While drafting this post, Jane Hamsher asked me to check on what reputable economists were saying about the underlying premises of the debt debate and the position S&P is taking about the risks of a US default. After reading her timeline and checking the Econ sites, here is what I found.
There doesn’t seem to be a sound basis for the current debt hysteria, or for S&P’s insistence on at least a $4 trillion down payment on debt reduction as a reasonable condition for maintaing a strong credit rating, any more than there is for the crackpot notion that a non-crazy US can be forced to default on its debt.

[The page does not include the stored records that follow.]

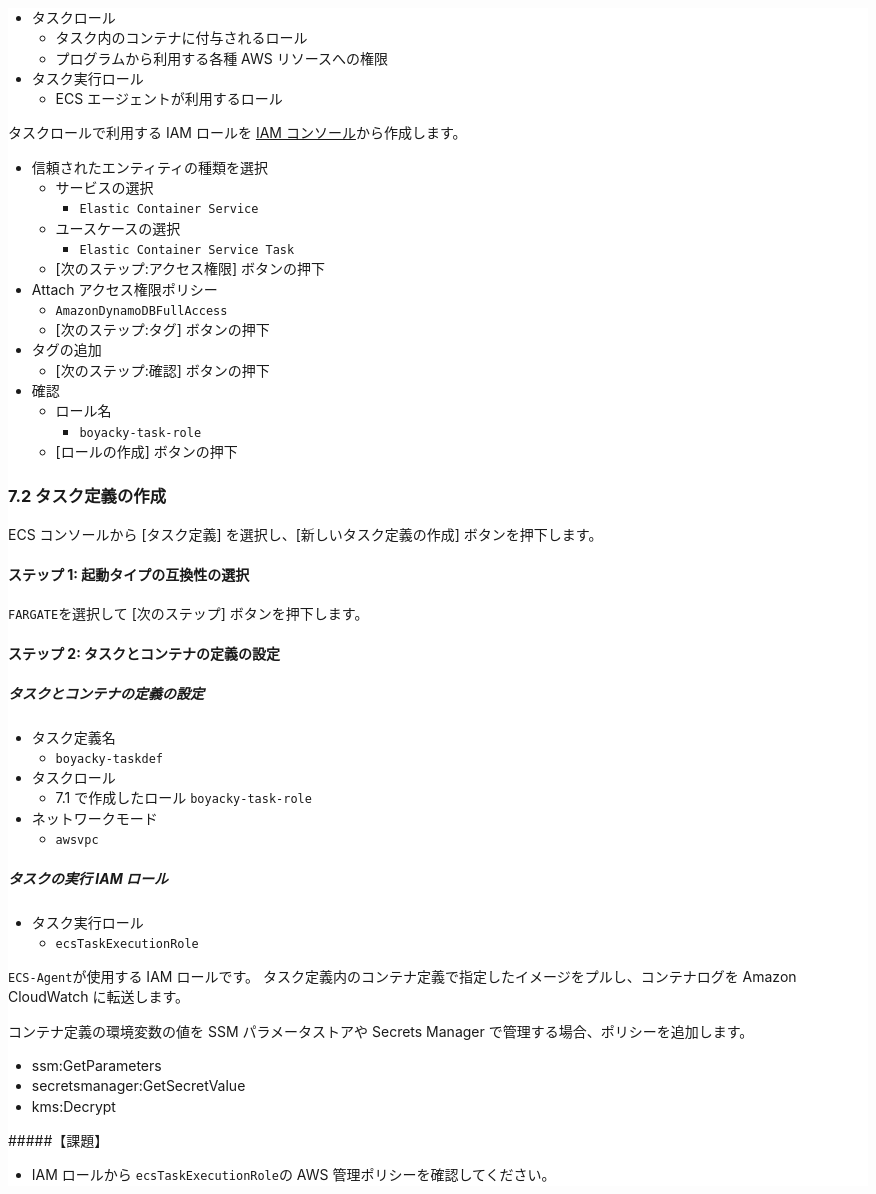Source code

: * タスクロール
    * タスク内のコンテナに付与されるロール
    * プログラムから利用する各種 AWS リソースへの権限
* タスク実行ロール
    * ECS エージェントが利用するロール

タスクロールで利用する IAM ロールを [IAM コンソール](https://console.aws.amazon.com/iam)から作成します。

* 信頼されたエンティティの種類を選択
    * サービスの選択
        * `Elastic Container Service`
    * ユースケースの選択
        * `Elastic Container Service Task`
    * [次のステップ:アクセス権限] ボタンの押下
* Attach アクセス権限ポリシー
    * `AmazonDynamoDBFullAccess`
    * [次のステップ:タグ] ボタンの押下
* タグの追加
    * [次のステップ:確認] ボタンの押下
* 確認
    * ロール名
        * `boyacky-task-role`
    * [ロールの作成] ボタンの押下

### 7.2 タスク定義の作成
ECS コンソールから [タスク定義] を選択し、[新しいタスク定義の作成] ボタンを押下します。

#### ステップ 1: 起動タイプの互換性の選択
`FARGATE`を選択して [次のステップ] ボタンを押下します。

#### ステップ 2: タスクとコンテナの定義の設定

##### タスクとコンテナの定義の設定
* タスク定義名
    * `boyacky-taskdef`
* タスクロール
    * 7.1 で作成したロール `boyacky-task-role`
* ネットワークモード
    * `awsvpc`

##### タスクの実行 IAM ロール
* タスク実行ロール
    * `ecsTaskExecutionRole`

`ECS-Agent`が使用する IAM ロールです。
タスク定義内のコンテナ定義で指定したイメージをプルし、コンテナログを Amazon CloudWatch に転送します。

コンテナ定義の環境変数の値を SSM パラメータストアや Secrets Manager で管理する場合、ポリシーを追加します。

* ssm:GetParameters
* secretsmanager:GetSecretValue
* kms:Decrypt

#####【課題】
* IAM ロールから `ecsTaskExecutionRole`の AWS 管理ポリシーを確認してください。

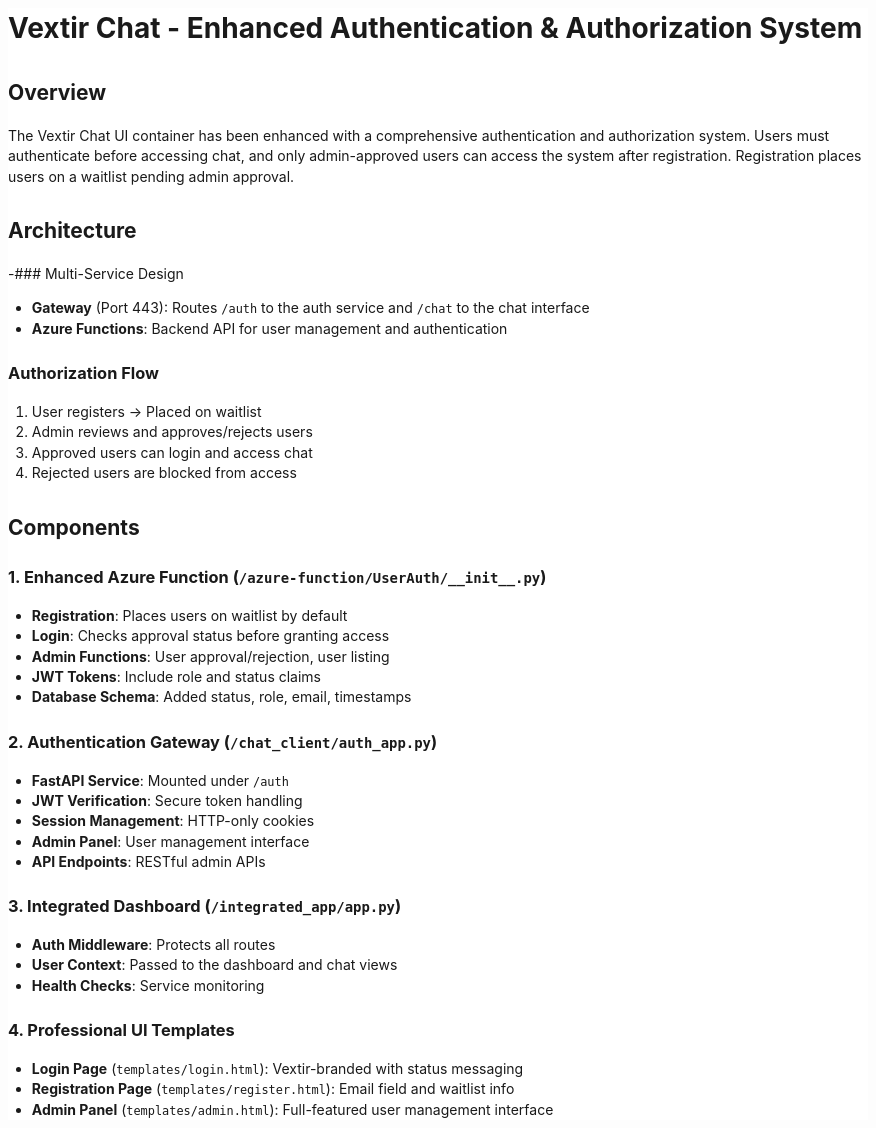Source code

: # Vextir Chat - Enhanced Authentication & Authorization System

## Overview

The Vextir Chat UI container has been enhanced with a comprehensive authentication and authorization system. Users must authenticate before accessing chat, and only admin-approved users can access the system after registration. Registration places users on a waitlist pending admin approval.

## Architecture

-### Multi-Service Design
- **Gateway** (Port 443): Routes `/auth` to the auth service and `/chat` to the chat interface
- **Azure Functions**: Backend API for user management and authentication

### Authorization Flow
1. User registers → Placed on waitlist
2. Admin reviews and approves/rejects users
3. Approved users can login and access chat
4. Rejected users are blocked from access

## Components

### 1. Enhanced Azure Function (`/azure-function/UserAuth/__init__.py`)
- **Registration**: Places users on waitlist by default
- **Login**: Checks approval status before granting access
- **Admin Functions**: User approval/rejection, user listing
- **JWT Tokens**: Include role and status claims
- **Database Schema**: Added status, role, email, timestamps

### 2. Authentication Gateway (`/chat_client/auth_app.py`)
- **FastAPI Service**: Mounted under `/auth`
- **JWT Verification**: Secure token handling
- **Session Management**: HTTP-only cookies
- **Admin Panel**: User management interface
- **API Endpoints**: RESTful admin APIs

### 3. Integrated Dashboard (`/integrated_app/app.py`)
- **Auth Middleware**: Protects all routes
- **User Context**: Passed to the dashboard and chat views
- **Health Checks**: Service monitoring

### 4. Professional UI Templates
- **Login Page** (`templates/login.html`): Vextir-branded with status messaging
- **Registration Page** (`templates/register.html`): Email field and waitlist info
- **Admin Panel** (`templates/admin.html`): Full-featured user management interface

As every reputable economist keeps reminding us (see, e.g., James K. Galbraith, Joe Stiglitz, FT’s Martin Wolf, Peter Radford, Bruce Bartlett, Warren Mosler, etc), the US is not Greece and does not face its risk of default. Unlike Greece, the US has its own currency, and unlike Greece, its debt is denominated and would be paid in its own currency. It can create that currency at will. So the only way the US can be forced into default is if Congress and the President do something that would be insane, like refuse to raise the debt limit, and the President then refuse to use the Executive authority of the Constitution to prevent a default.
Further, the notion that the US is anywhere close to some theoretical or practical limit to its borrowing authority is questionable at best (more from Shiller and Krugman). It’s not supported by our own history nor the examples in other countries (e.g., Japan).
And we aren’t facing some out of control deficit crisis either. As Simon Johnson, James Kwak and others have pointed out, if the US simply allowed the Bush tax cuts to expire as scheduled, and we assumed other likely changes — some positive (less war), some negative (doc and AMT “fixes”) — to occur as expected, the US primary budget (excludes interest) would be in balance or surplus by 2021.
So there’s no looming debt crisis over that 10 year period. Rather, as many economists tell us, and today’s awful Commerce Department report tells us, the real “deficit” we face is a jobs and spending deficit, because were not spending enough to create or even move strongly towards full employment.
The problem in later decades is the escalation in private health care costs, which represent an economy-wide problem, not a separate Medicare crisis. Wanna fix that? Start with Medicare for All, not forcing seniors to wait two years longer.
The officers of S&P may have their own reasons for squeezing the Administration or wishing the debt-GDP ratio were lower — such as forcing Congress to cut spending on Social Security and Medicare and thus pushing the elderly into greater reliance on their favorite Wall Street clients and their privatized alternatives. But they don’t have a solid economic theory to support it nor do they have the rating competence or credibility (Mike Konczal; more from Krugman) to justify telling investors their own arbitrary ideological preferences should be the basis for assessing US default risks.
Whatever S&P’s agenda, it has nothing to do with avoiding default risks or putting the US on sound fiscal footing. It’s time the media and Congress started asking them what their political agenda is and whom it serves.